> [PROBLEM DETAILS]: Reproduce the records below exactly as they appear, omitting any pictures they contain.

> [Stored entries]:
______
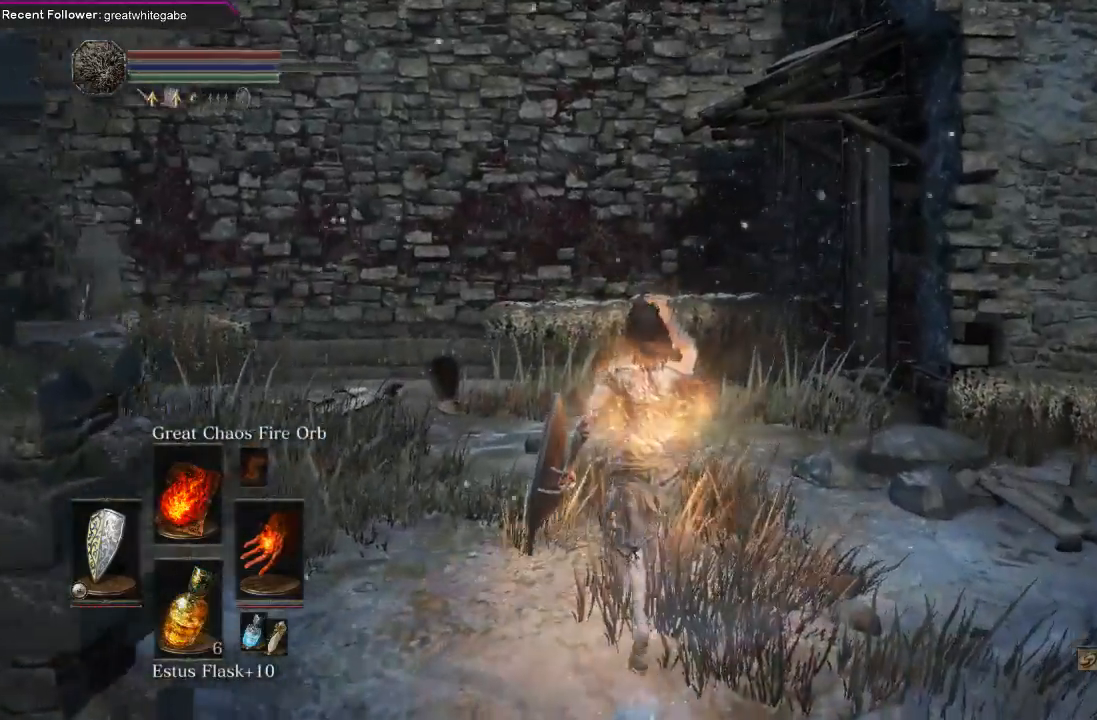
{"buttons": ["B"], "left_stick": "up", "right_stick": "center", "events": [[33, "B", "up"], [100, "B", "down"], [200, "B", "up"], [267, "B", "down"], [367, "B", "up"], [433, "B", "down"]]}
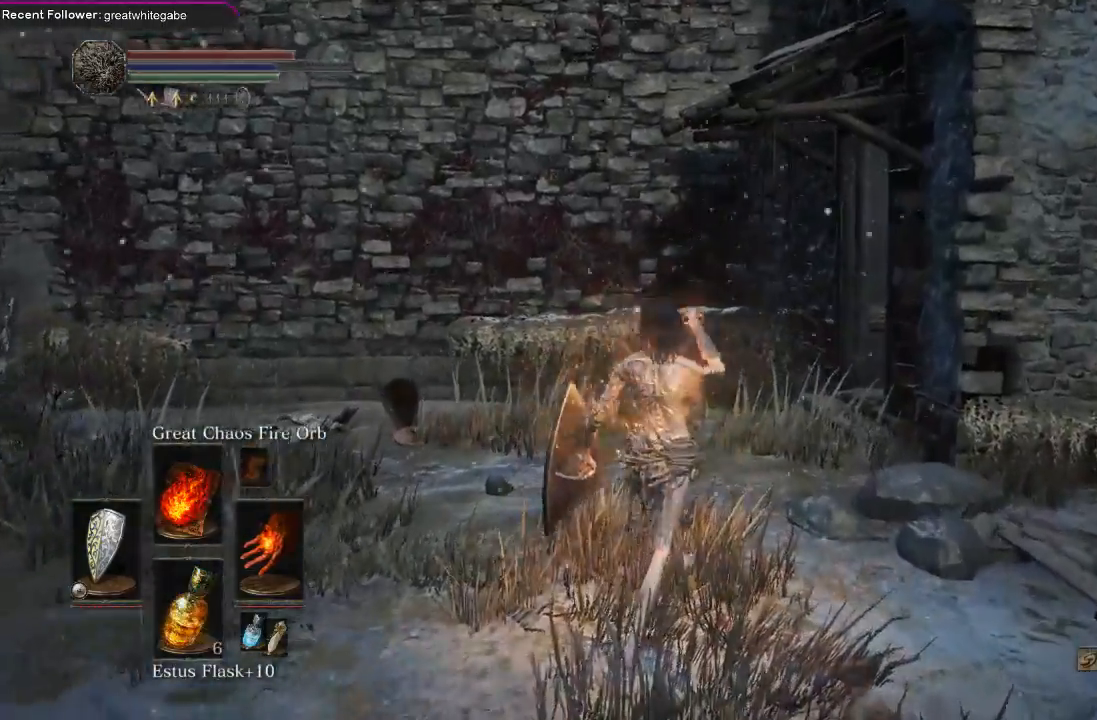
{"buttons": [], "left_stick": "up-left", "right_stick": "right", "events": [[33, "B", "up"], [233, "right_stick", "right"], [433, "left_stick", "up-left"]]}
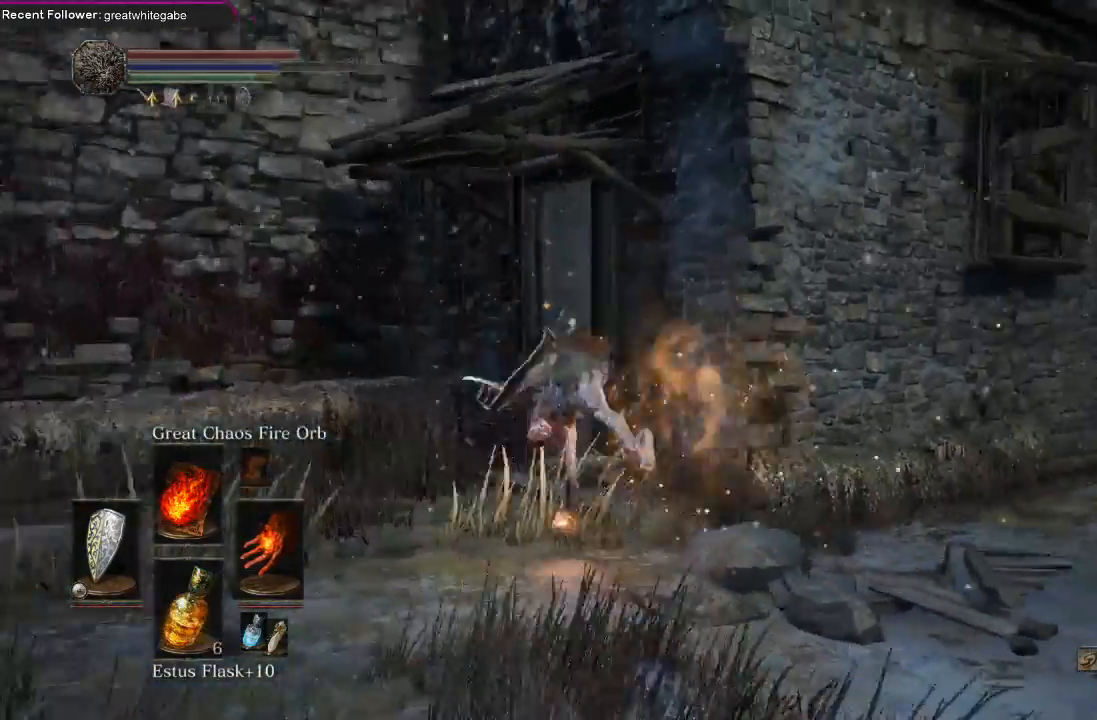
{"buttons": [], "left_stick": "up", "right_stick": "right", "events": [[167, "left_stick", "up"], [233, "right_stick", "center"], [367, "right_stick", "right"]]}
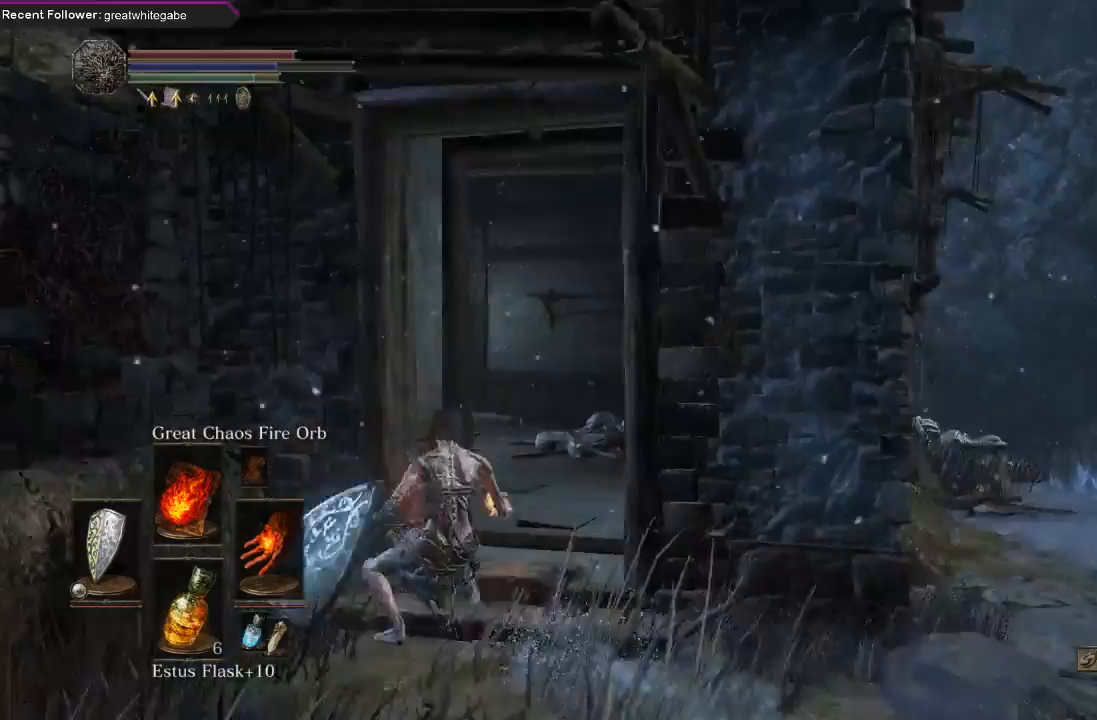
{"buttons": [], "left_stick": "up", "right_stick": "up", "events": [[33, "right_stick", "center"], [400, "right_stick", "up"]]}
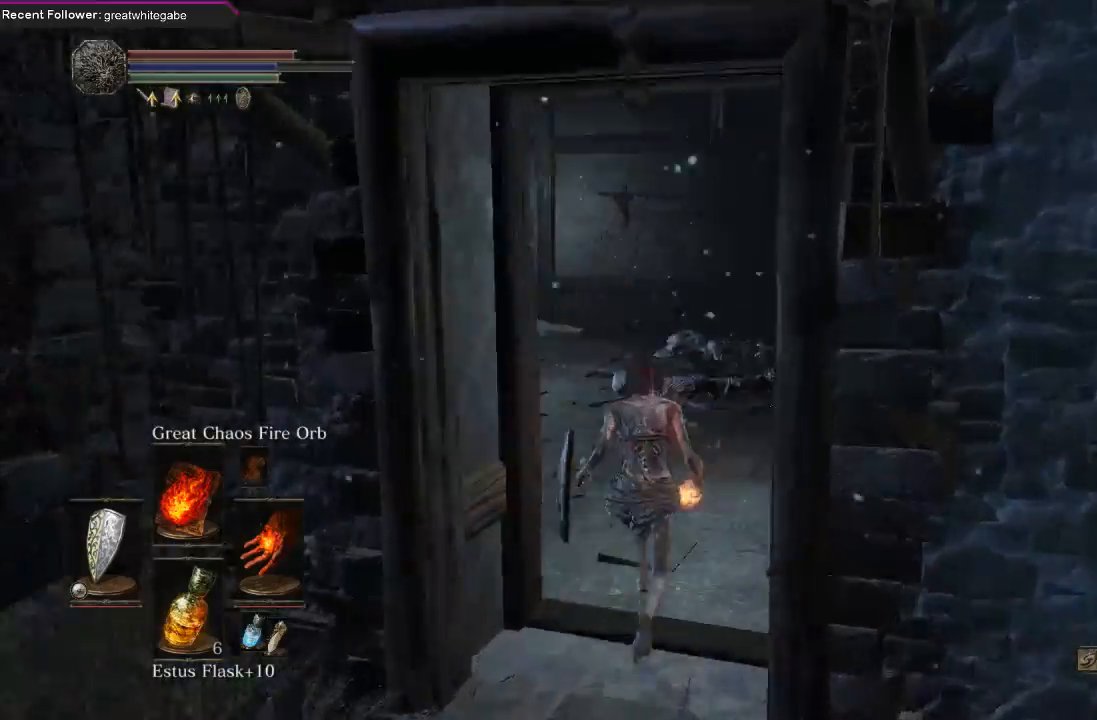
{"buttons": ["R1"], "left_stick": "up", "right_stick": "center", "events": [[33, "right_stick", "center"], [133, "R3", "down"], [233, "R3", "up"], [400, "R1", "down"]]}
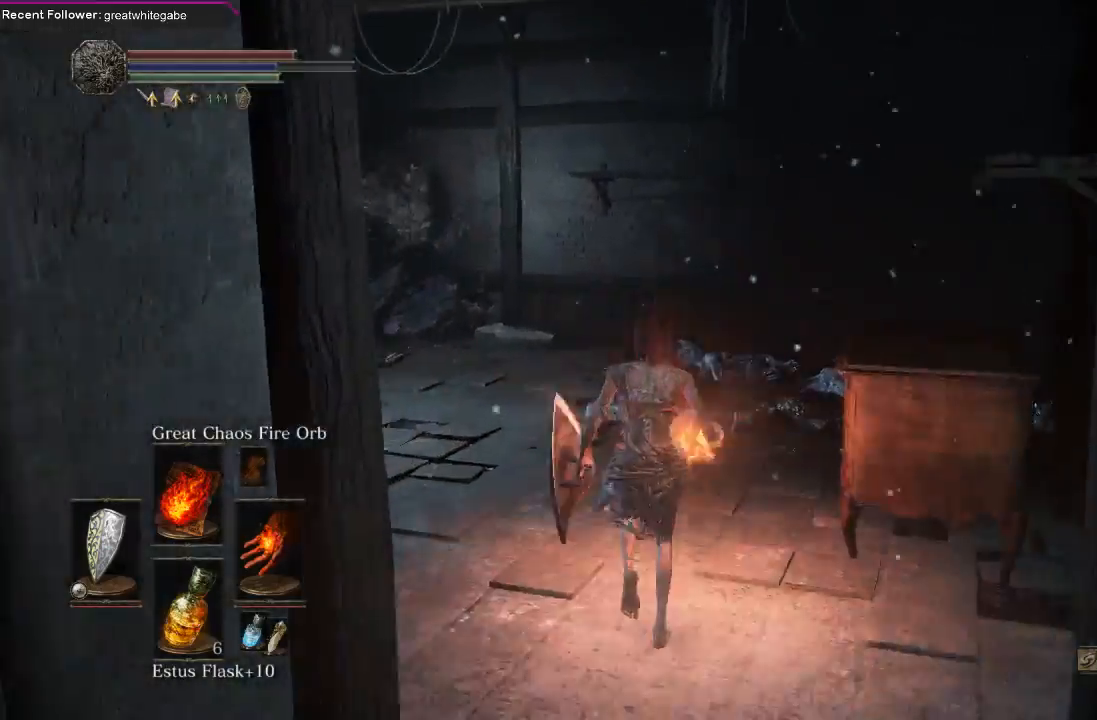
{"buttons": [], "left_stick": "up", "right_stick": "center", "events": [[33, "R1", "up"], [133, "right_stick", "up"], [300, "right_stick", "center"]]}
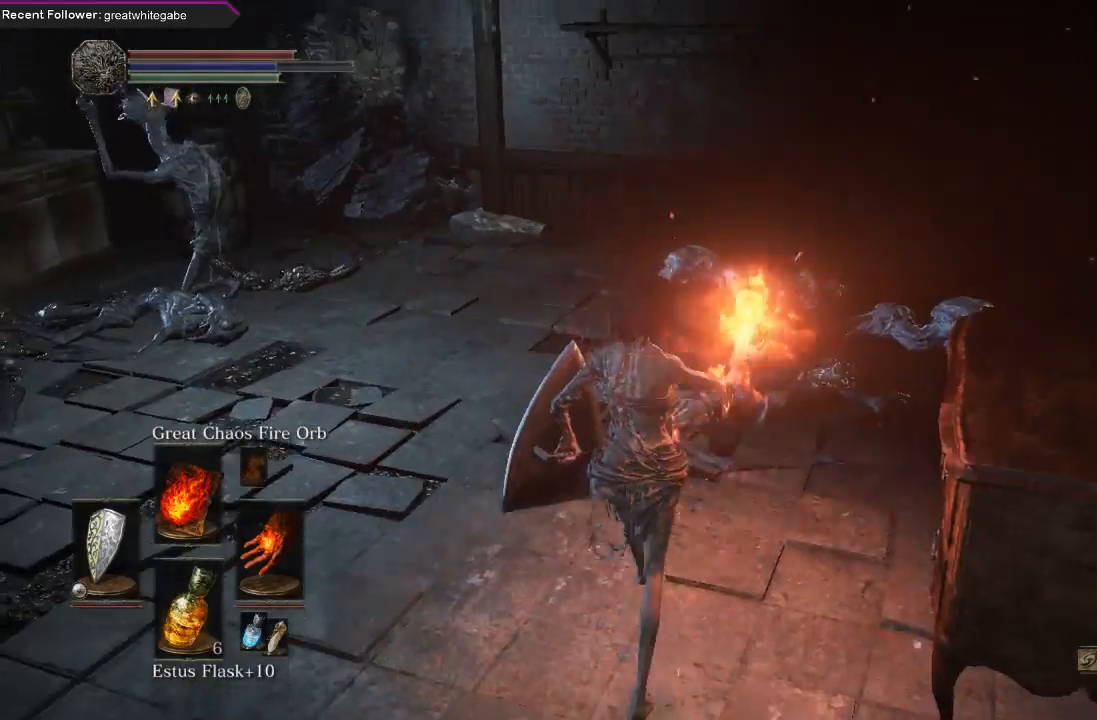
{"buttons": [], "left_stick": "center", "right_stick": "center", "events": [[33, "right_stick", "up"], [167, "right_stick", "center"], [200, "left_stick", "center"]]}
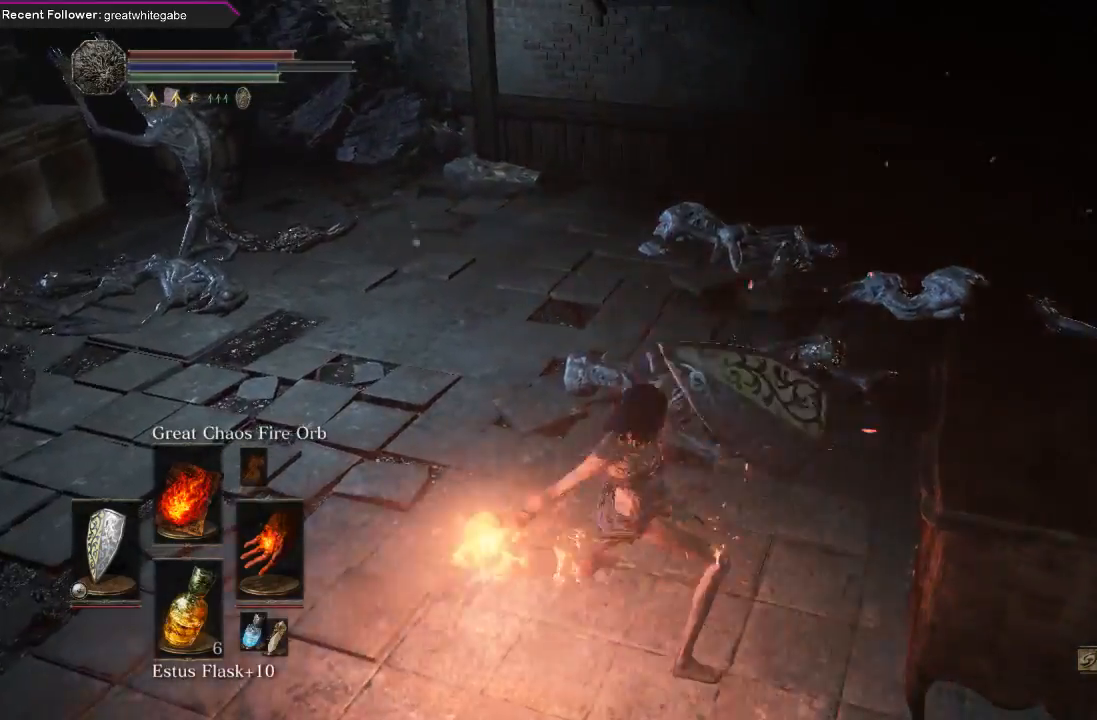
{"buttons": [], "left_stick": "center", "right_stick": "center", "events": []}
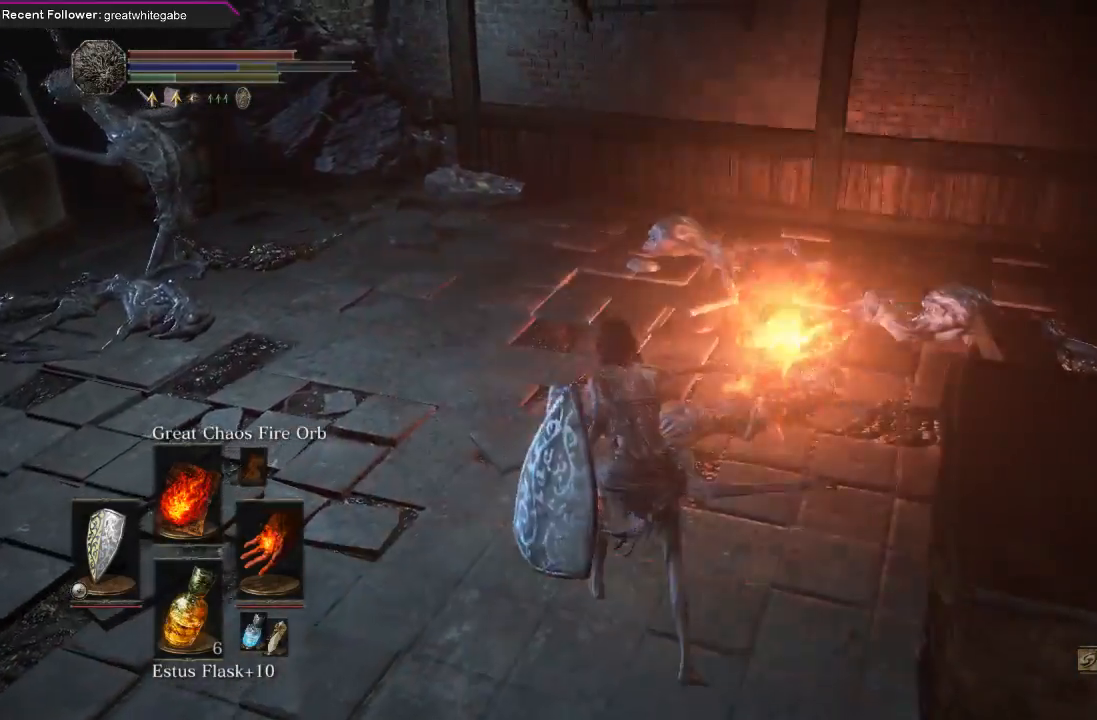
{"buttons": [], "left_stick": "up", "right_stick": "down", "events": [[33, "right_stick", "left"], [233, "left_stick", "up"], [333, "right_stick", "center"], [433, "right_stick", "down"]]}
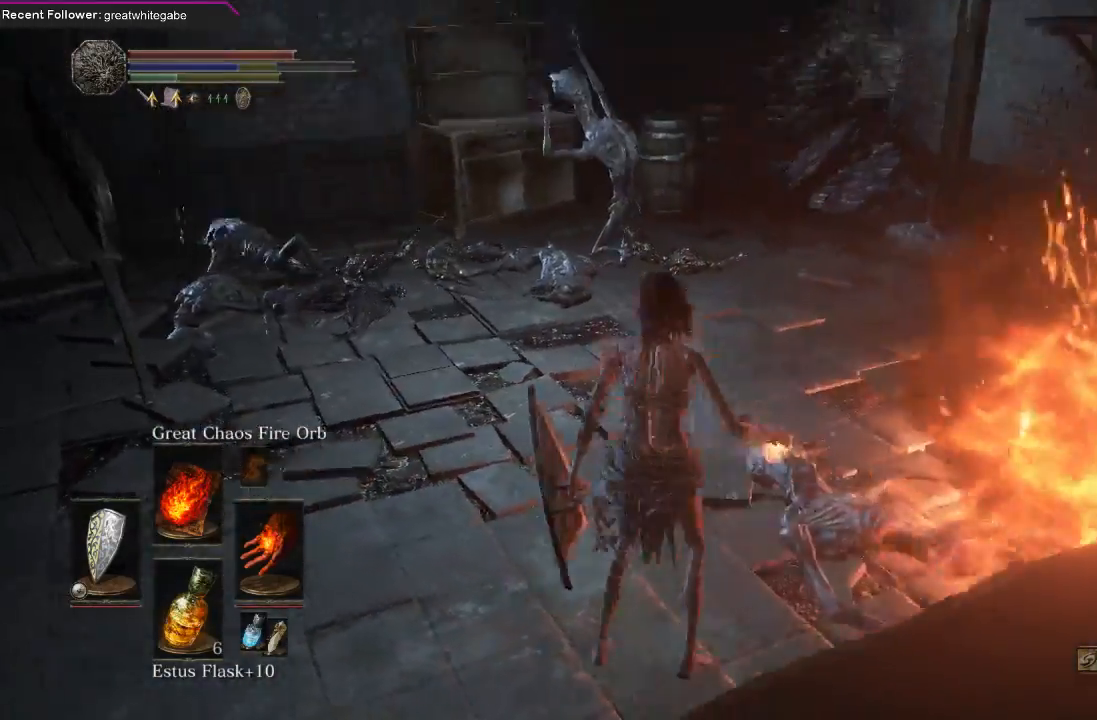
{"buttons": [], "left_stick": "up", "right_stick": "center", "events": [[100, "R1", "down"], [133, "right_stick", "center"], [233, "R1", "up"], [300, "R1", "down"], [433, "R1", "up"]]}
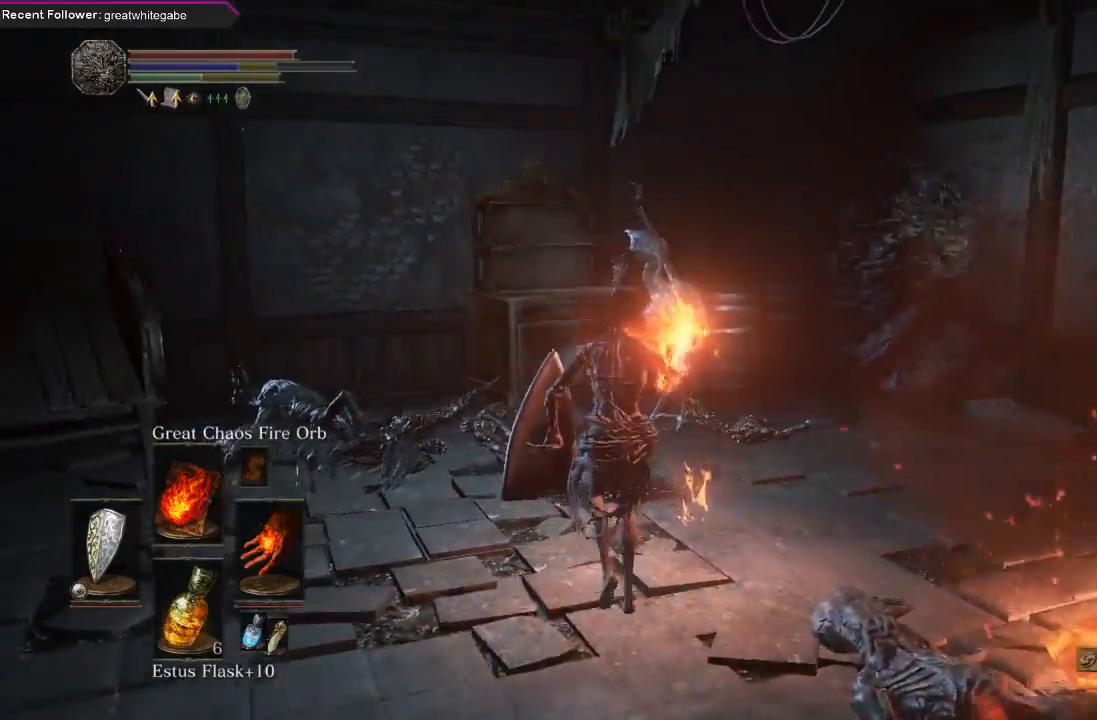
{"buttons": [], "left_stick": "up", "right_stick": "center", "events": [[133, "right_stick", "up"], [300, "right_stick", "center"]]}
______
> [EXERCISE ANSWER]:
{"buttons": ["B"], "left_stick": "up", "right_stick": "center", "events": [[33, "B", "up"], [100, "B", "down"], [200, "B", "up"], [267, "B", "down"], [367, "B", "up"], [433, "B", "down"]]}
{"buttons": [], "left_stick": "up-left", "right_stick": "right", "events": [[33, "B", "up"], [233, "right_stick", "right"], [433, "left_stick", "up-left"]]}
{"buttons": [], "left_stick": "up", "right_stick": "right", "events": [[167, "left_stick", "up"], [233, "right_stick", "center"], [367, "right_stick", "right"]]}
{"buttons": [], "left_stick": "up", "right_stick": "up", "events": [[33, "right_stick", "center"], [400, "right_stick", "up"]]}
{"buttons": ["R1"], "left_stick": "up", "right_stick": "center", "events": [[33, "right_stick", "center"], [133, "R3", "down"], [233, "R3", "up"], [400, "R1", "down"]]}
{"buttons": [], "left_stick": "up", "right_stick": "center", "events": [[33, "R1", "up"], [133, "right_stick", "up"], [300, "right_stick", "center"]]}
{"buttons": [], "left_stick": "center", "right_stick": "center", "events": [[33, "right_stick", "up"], [167, "right_stick", "center"], [200, "left_stick", "center"]]}
{"buttons": [], "left_stick": "center", "right_stick": "center", "events": []}
{"buttons": [], "left_stick": "up", "right_stick": "down", "events": [[33, "right_stick", "left"], [233, "left_stick", "up"], [333, "right_stick", "center"], [433, "right_stick", "down"]]}
{"buttons": [], "left_stick": "up", "right_stick": "center", "events": [[100, "R1", "down"], [133, "right_stick", "center"], [233, "R1", "up"], [300, "R1", "down"], [433, "R1", "up"]]}
{"buttons": [], "left_stick": "up", "right_stick": "center", "events": [[133, "right_stick", "up"], [300, "right_stick", "center"]]}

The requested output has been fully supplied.